* WORK ITEM *
Using the thread on strange table disk sizes, answer these questions:
1. How many indexes does the second table have?
2. What is the second table named, and by what means is it kept synchronized with the first?
3. What does the table 'measurement' contain information about?

* DOCUMENT PASSAGE *
Thread: strange table disk sizes

strange table disk sizes

From
Rik Bellens
Date:
Hello,

I have two large tables in a database, one containing original data and
the other one derived from the first table. The first table contains
several columns and indexes, while the second table has less columns and
only one index. Both tables have the same number of rows. Nevertheless,
the second table is much larger in disk size than the first one. How can
this be explained?

The tables are defined below. The first table 'measurement' contains
information about measurements by different devices on different times.
The second table 'stats_count' is created in order to be able to quickly
query the number of measurements for a particular device in an arbitrary
time interval. To accomplish this the second table contains for each
measurement a cumulative count of the number of measurements up until
that time. The table is kept synchronised with the first table with
triggers.

* DATA FOR REVIEW *
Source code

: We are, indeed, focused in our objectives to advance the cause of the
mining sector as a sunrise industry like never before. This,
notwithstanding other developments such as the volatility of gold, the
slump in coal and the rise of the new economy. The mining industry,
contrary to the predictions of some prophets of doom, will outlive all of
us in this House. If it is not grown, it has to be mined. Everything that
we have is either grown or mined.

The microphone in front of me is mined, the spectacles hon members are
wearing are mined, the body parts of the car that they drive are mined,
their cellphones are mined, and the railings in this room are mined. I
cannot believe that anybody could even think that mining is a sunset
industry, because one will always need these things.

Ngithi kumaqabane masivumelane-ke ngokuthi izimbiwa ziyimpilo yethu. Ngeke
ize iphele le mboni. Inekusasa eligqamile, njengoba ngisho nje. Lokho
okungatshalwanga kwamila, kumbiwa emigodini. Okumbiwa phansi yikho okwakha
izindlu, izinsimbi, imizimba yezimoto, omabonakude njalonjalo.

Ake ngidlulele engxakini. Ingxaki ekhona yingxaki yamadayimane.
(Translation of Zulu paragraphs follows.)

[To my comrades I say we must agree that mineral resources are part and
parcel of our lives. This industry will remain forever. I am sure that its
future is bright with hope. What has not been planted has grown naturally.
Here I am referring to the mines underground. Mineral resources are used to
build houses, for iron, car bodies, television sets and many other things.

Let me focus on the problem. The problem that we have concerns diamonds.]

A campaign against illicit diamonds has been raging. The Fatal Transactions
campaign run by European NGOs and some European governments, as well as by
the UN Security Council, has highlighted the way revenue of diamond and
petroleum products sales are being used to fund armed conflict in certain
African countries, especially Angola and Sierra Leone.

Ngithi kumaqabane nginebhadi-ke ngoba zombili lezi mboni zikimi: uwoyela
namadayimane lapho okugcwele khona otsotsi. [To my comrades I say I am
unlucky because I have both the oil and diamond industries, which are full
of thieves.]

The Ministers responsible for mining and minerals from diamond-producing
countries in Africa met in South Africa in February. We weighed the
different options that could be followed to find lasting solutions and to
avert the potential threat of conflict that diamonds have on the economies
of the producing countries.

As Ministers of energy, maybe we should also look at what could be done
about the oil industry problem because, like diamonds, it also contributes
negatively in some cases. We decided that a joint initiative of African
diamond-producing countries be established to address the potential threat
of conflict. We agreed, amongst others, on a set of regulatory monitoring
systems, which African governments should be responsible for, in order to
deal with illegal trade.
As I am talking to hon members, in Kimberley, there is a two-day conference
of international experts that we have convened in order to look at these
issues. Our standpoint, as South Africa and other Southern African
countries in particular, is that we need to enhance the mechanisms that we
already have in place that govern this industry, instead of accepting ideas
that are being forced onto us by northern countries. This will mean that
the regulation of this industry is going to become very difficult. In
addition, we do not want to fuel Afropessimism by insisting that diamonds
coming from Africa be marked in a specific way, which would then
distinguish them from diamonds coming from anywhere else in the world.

* YOUR SOLUTION *
1. One index.
2. It is named 'stats_count', and triggers keep it synchronized with the first table.
3. Measurements by different devices at different times.